After about six hours we start to see small signs by the side of the road advertising the wizard. "Wizard," one says, with an arrow pointing down the road. "Thousand Year Old Soup," says another. The countryside is much more mountainous up here. Pictureseque. Very nice.
"Thanks for driving us, Pearl," I try to say when she drops us off at the entrance to the Wizard's place, but she slams her door and drives away before I can finish.
"Tolbert Wigsby," says the old Wizard woman. "I'm not giving your heart back." She's as old a woman as I can imagine. Wrinkled and shriveled and wizened and crooked and haggard, etc.
"I didn't come for my heart!" he yells. "We came for the soup. He's sick."
"I'm still not giving your heart back."
"But I'm doing a good deed!" Tolbert waves his stick to emphasize and knocks over a glass vase. He doesn't seem to notice. "Those were the rules. I don't do a good deed and you take my heart, I do a good deed you give it back."
The Wizard sighs. "The Rules were you had until the flower lost all its petals or you'd lose it forever. That was seventy years ago."
"Fine, just give him the soup or whatever you have or not I don't care." He turns and stomps outside.
"Follow me," the Wizard tells me.
The Thousand Year Old Soup is in the back room of her strange Wizard Store.
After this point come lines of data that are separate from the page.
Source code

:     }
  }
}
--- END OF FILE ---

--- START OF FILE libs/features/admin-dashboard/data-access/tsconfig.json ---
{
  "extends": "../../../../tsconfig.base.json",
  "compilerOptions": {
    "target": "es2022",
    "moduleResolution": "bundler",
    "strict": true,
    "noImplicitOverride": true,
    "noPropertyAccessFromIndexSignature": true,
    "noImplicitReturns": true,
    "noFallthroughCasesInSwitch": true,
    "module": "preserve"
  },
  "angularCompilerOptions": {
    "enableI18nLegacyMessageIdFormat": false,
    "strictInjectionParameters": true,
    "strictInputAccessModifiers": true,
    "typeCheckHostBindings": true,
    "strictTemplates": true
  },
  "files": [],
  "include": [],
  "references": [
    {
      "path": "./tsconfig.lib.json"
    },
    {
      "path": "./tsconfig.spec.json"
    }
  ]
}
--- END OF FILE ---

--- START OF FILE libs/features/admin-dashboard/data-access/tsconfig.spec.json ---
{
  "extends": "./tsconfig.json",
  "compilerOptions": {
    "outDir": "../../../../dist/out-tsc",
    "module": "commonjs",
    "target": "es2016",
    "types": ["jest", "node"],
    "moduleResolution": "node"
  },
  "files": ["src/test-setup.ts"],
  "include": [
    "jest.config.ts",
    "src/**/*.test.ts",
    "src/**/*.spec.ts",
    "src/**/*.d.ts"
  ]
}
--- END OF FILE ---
Big cauldron of gross looking stuff.
"Go at it," she tell us as she dumps a bucket of what looks like mud into the mixture.
I hold Mr. Happy Puppet Head above it, hoping the stench will wake him, but he's sound asleep. Then my hands slip and I drop him into the Soup.
He wakes up yelling, but chokes on the soup. I reach to pull him out, but the Wizard shakes her head at me.
I let him flop around. He swallows a lot of the muck before he finally pulls himself out.
"Damn," he says. "I feel great."
As we leave, the Wizard tells us about how she burried Tolbert's heart in the back when the petals fell off the flower.
"I don't understand what you're talking about," I tell her, and pay her the five dollars for using her soup.
In back of the Wizard's Store is a big expanse of rolling green hills. In the middle of one not too far away is a tree. On the tree, growing like fruit, are throbbing human hearts.
We pick one for Tolbert and he examines it thoughtfully.
"Is your mustache shorter?" I ask Mr. Happy Puppet Head. "It looks like how you used to wear it a few years ago."
"I guess so," he peers down at it. "I also feel... optimistic. I guess I'm younger now." We watch as Tolbert holds the pumping muscle his own heart spawned. "Hey, you mind if I take a few?" Mr. Happy Pupet Head asks him. "I've never had human heart before."
Tolbert doesn't mind at all. We somehow get home and cook up Grilled Human Heart. It's delicious.